Even for myself, the particulars of her life remained a mystery. How she could afford that big house all on her own was a matter she never mentioned. To be fair, I never asked. And how she could find color coordinated felt berets for each season without possessing any knowledge as how to shop online, is but one of many other stylish eccentricities I could never figure out. In the end, Violet Watters was no mystery at all. She was very real. Real to the point, that unlike most of us she didn’t shy away from death, including thoughts about her own. ‘Bury me, toss me in the river, strike a match and light the pyre, shoot me into space! For God sakes Eli, let nature take its course!’
According to her wishes, the bar tab she predeceased has been forwarded to Huntsville, Alabama for proper calculation. Although she never paid in money for the countless cases of Italian red wines she strongarmed me into ordering for what had at first been a local dive, she cleared her debts in personality with more than enough charm leftover for gratuities.
In truth, she was my most important employee. When I was at a loss to listen and provide guidance to patrons, especially in my early days as an owner/proprietor, it was Violet who gave anyone who wanted it a sympathetic ear and devilishly to the point counsel. Marital problems, financial problems, problems at the office, problems with the kids. I steered them all to Violet’s corner table, just within earshot of the bar. She had an incredible talent for giving people the best advice and somehow convincing them that it was their idea all along. Now, that is all gone. But the fruit her wisdom bore will never fully leave the lives she touched. At least not so long as we let nature take its course.

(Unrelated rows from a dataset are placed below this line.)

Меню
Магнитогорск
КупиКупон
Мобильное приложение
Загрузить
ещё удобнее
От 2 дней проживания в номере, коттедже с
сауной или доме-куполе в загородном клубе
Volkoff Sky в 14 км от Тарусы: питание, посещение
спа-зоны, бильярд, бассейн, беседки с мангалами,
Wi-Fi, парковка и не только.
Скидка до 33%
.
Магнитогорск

She wasn’t much of a baseball fan, but she still used her spare key to open up the Goat and wait for me when I returned home from Game 4. She’d found a case of champagne in the back that was meant for a wedding she’d rightfully talked one of us out of. After one bottle, I called it quits, much to her disappointment. Please join me in drinking the rest and toasting her honor this Sunday. Bring earplugs and sunglasses. Little Richard will be played at full volume and every flag in town will be flown at full mast. This is literally what she asked for when we first met all those years ago in 1997, apropos of seemingly nothing and now so clearly for the reason of giving me something to do in my grief. Even though her time with us is at an end, I still can’t say no to Ms. Violet Watters.